How to know when to use byteStream for reading data and when to use charStream for reading data from a file?

64 Views Asked by At

I am trying to understand if I need to read data from different types of files (.properties file, json file, text file etc) or from console, which java class should I use and why exactly.

Some classes are reading data in the form of bytes (8 bits) and some are reading in the form of characters (16 bits unicode). So, how do I decide which class to use for reading data?

enter image description here

In the above sample code, I am trying to read a .properties file. So, how to decide if I need to use FileInputStream or any other class to read the file?

I tried looking for answers online but I am still not clear.

1

There are 1 best solutions below

0
vanje On

It depends on the individual case.

For property files, there is an overloaded Properties.load() method. You can pass either an InputStream or a Reader. Here it would be best to use the InputStream option (byte stream) because the load() function handles the correct character set on its own. If you use a Reader you are responsible to read the file with the correct encoding.

Same for parsing XML files.

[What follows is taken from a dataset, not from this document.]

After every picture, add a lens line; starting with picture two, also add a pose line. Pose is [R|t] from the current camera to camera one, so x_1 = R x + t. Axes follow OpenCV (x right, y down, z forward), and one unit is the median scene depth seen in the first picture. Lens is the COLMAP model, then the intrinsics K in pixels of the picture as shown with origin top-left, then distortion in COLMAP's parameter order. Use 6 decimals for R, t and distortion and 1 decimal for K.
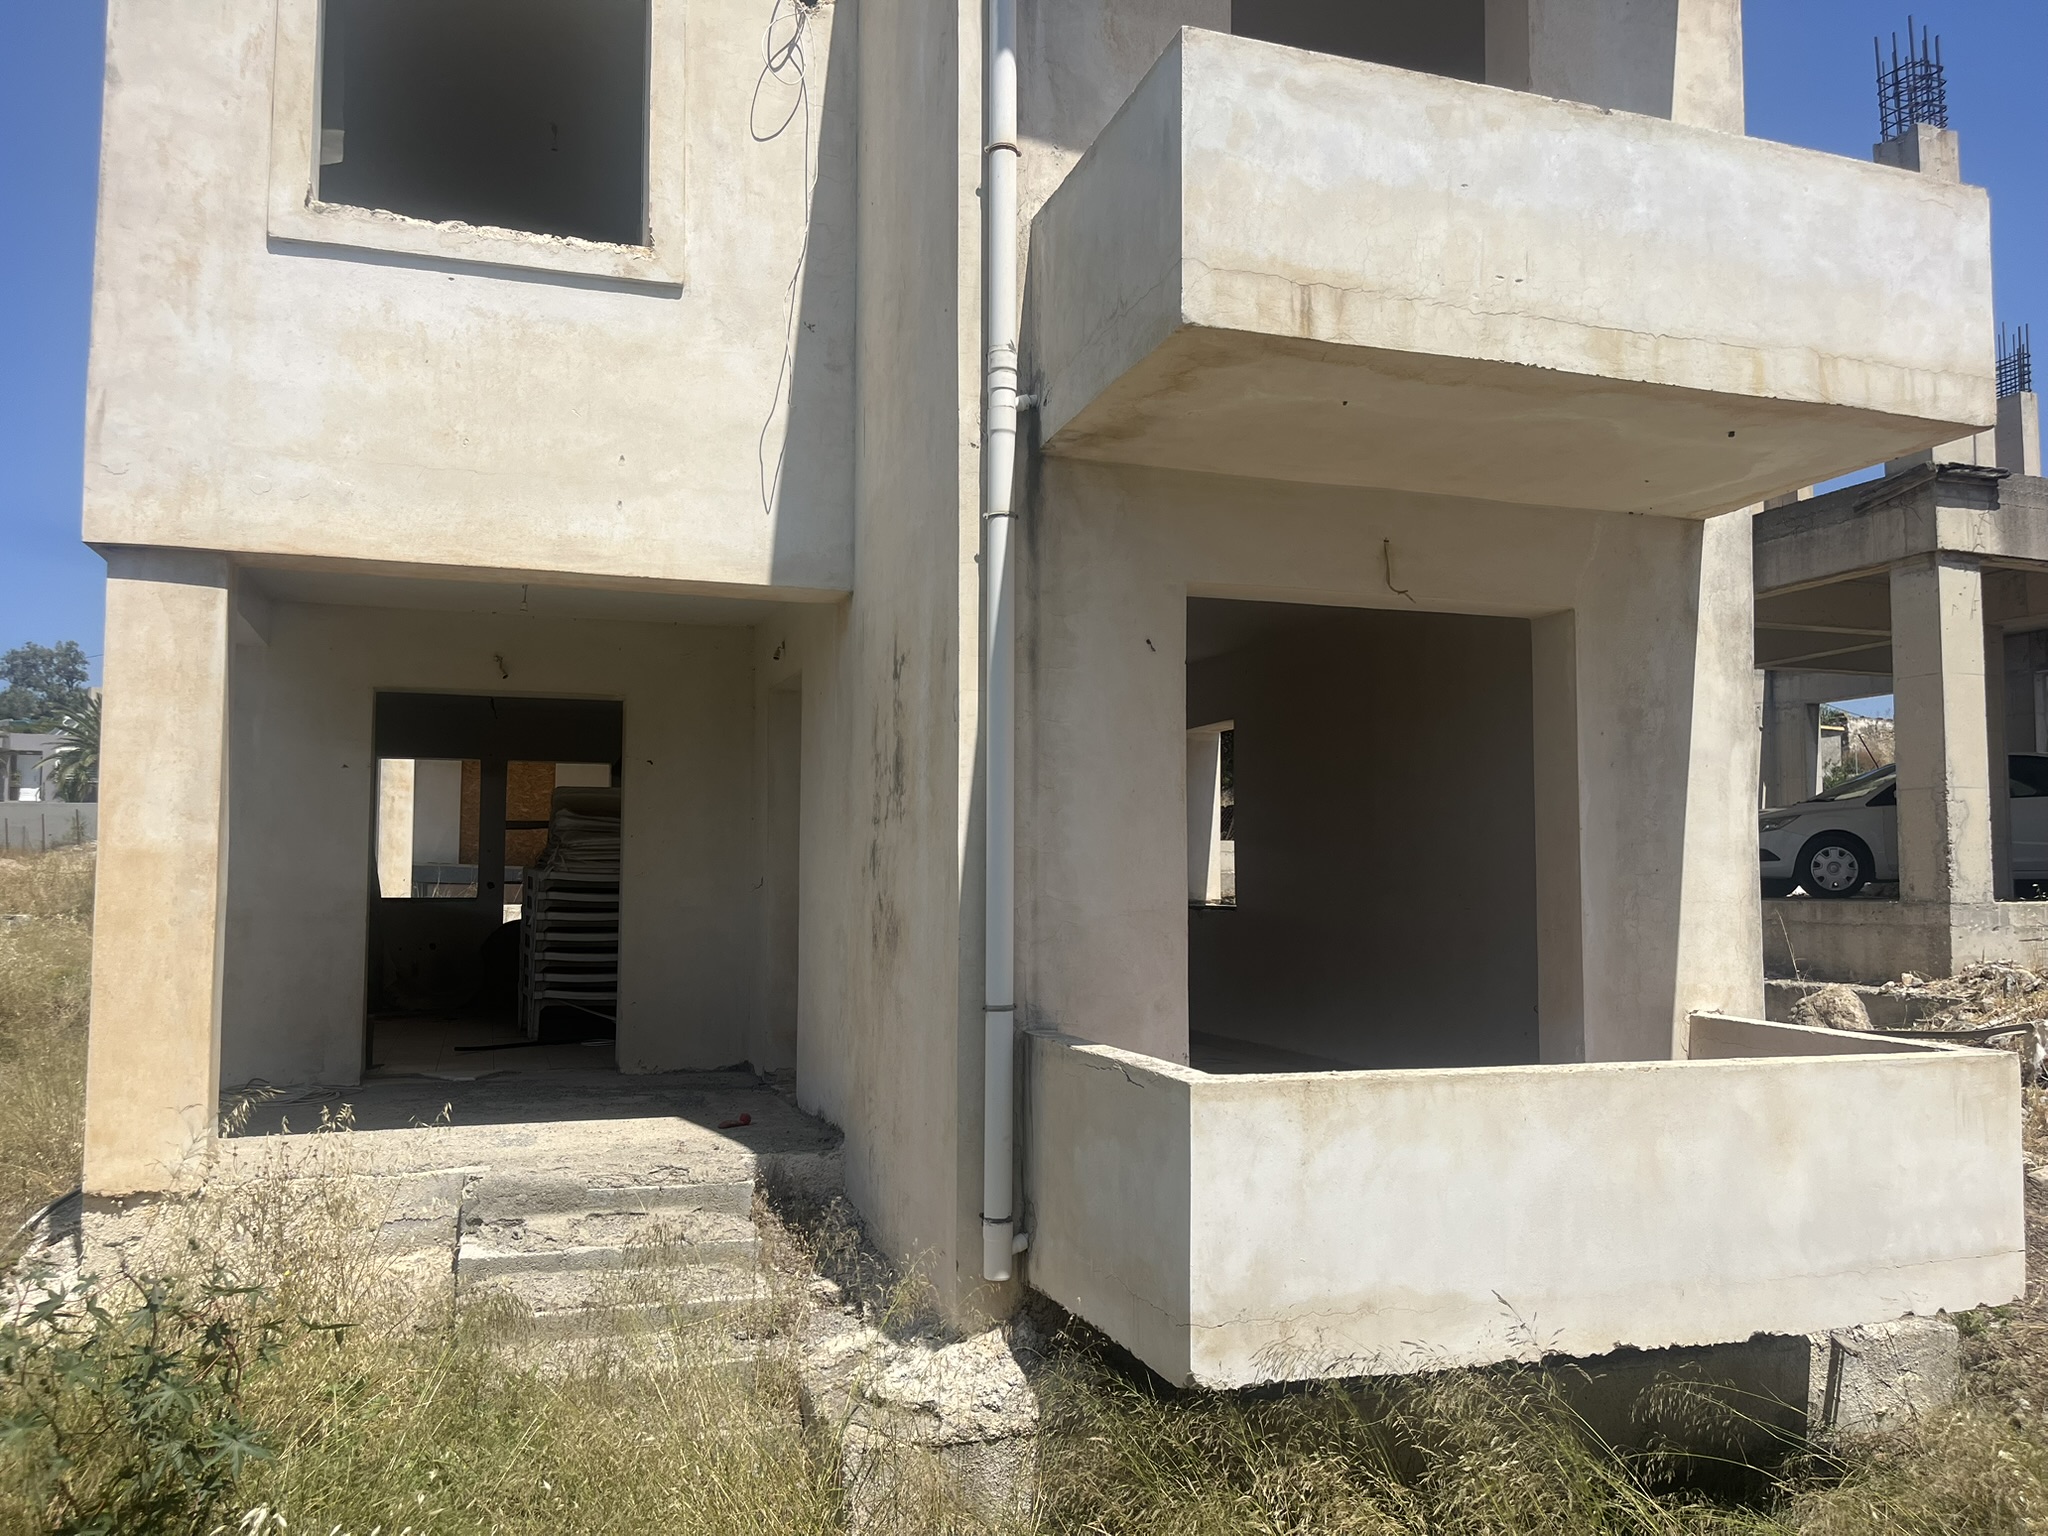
lens RADIAL K [[1564.7, 0, 1009.2], [0, 1564.7, 776.6], [0, 0, 1]] dist [0.059450, -0.079047]
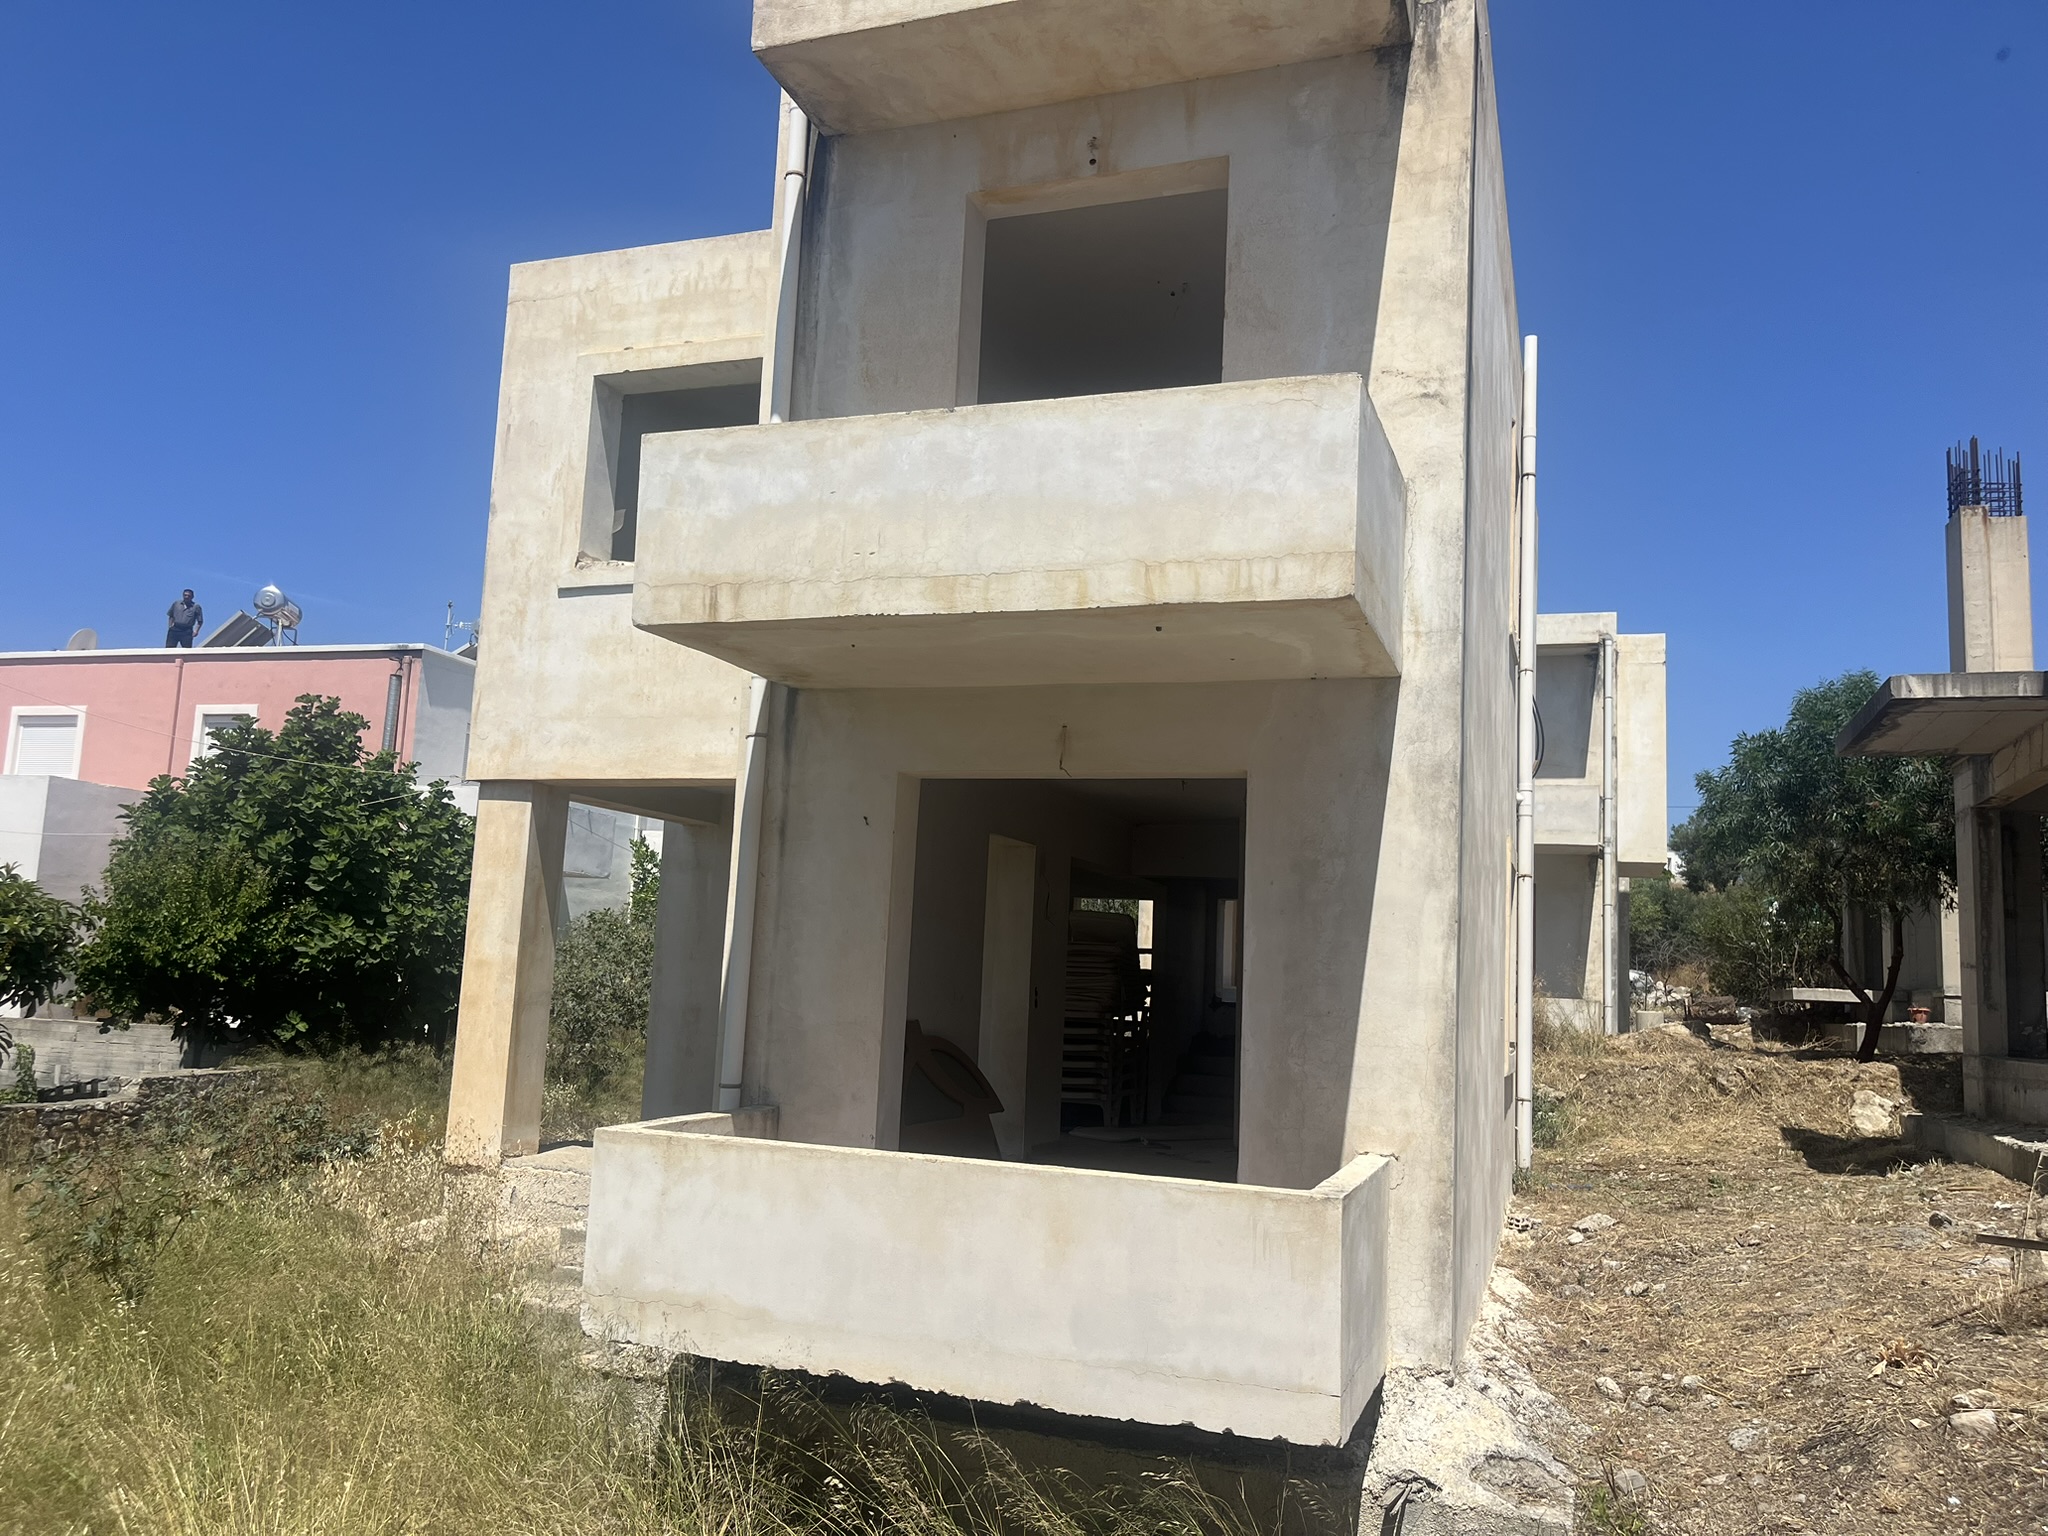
lens RADIAL K [[1564.7, 0, 1017.0], [0, 1564.7, 777.8], [0, 0, 1]] dist [0.059450, -0.079047]
pose [[0.775292, -0.049245, -0.629681, 1.126710], [-0.001543, 0.996805, -0.079856, -0.016211], [0.631601, 0.062883, 0.772739, 0.055039]]
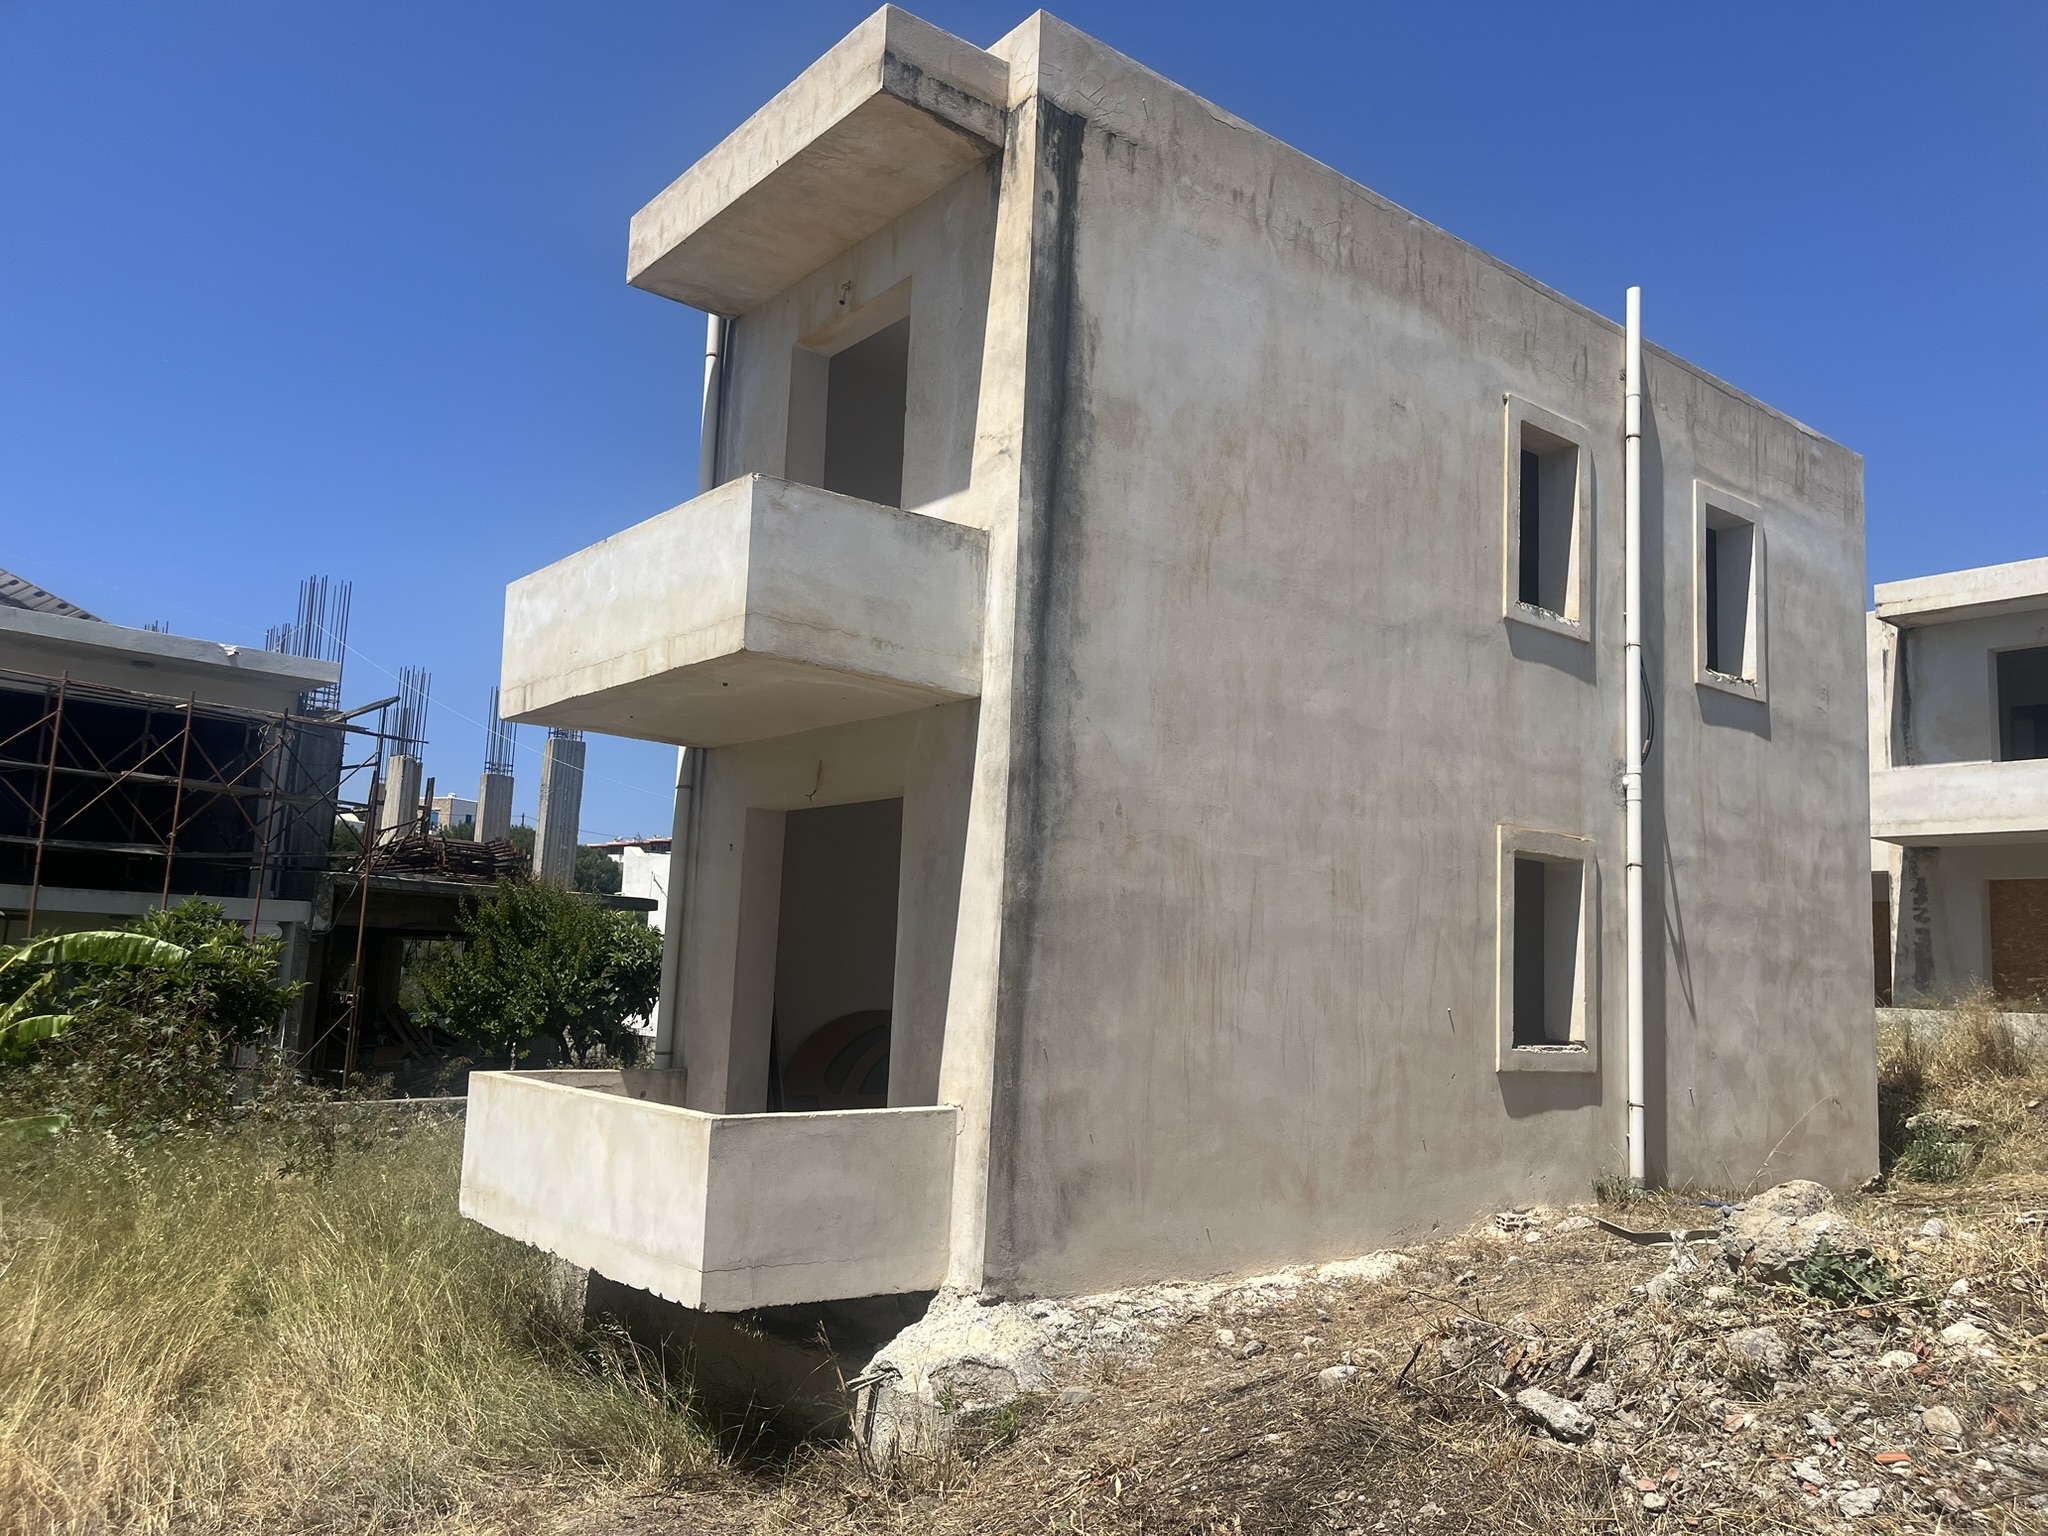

The encoding is part of the XML header (or UTF-8 as default) so it is the best option to let the parser read and handle it.

For JSON the default encoding is UTF-8. Other encodings are possible but I don't know whether it is possible to declare the encoding inside a JSON document like in XML.

So for other file types it depends on the use case. If you have a text file encoded as UTF-8 and you want to copy it to another location as is, you can simply treat the file as a byte block. But if you have to extract some words it is necessary to interpret the byte block as characters so you need a Reader and the right character encoding (in conjunction with an InputStreamReader).

Sometimes you get the right encoding via an API e.g. if you call a REST service via HTTP you can extract the encoding out of a HTTP header. Otherwise, you simply have to know the encoding.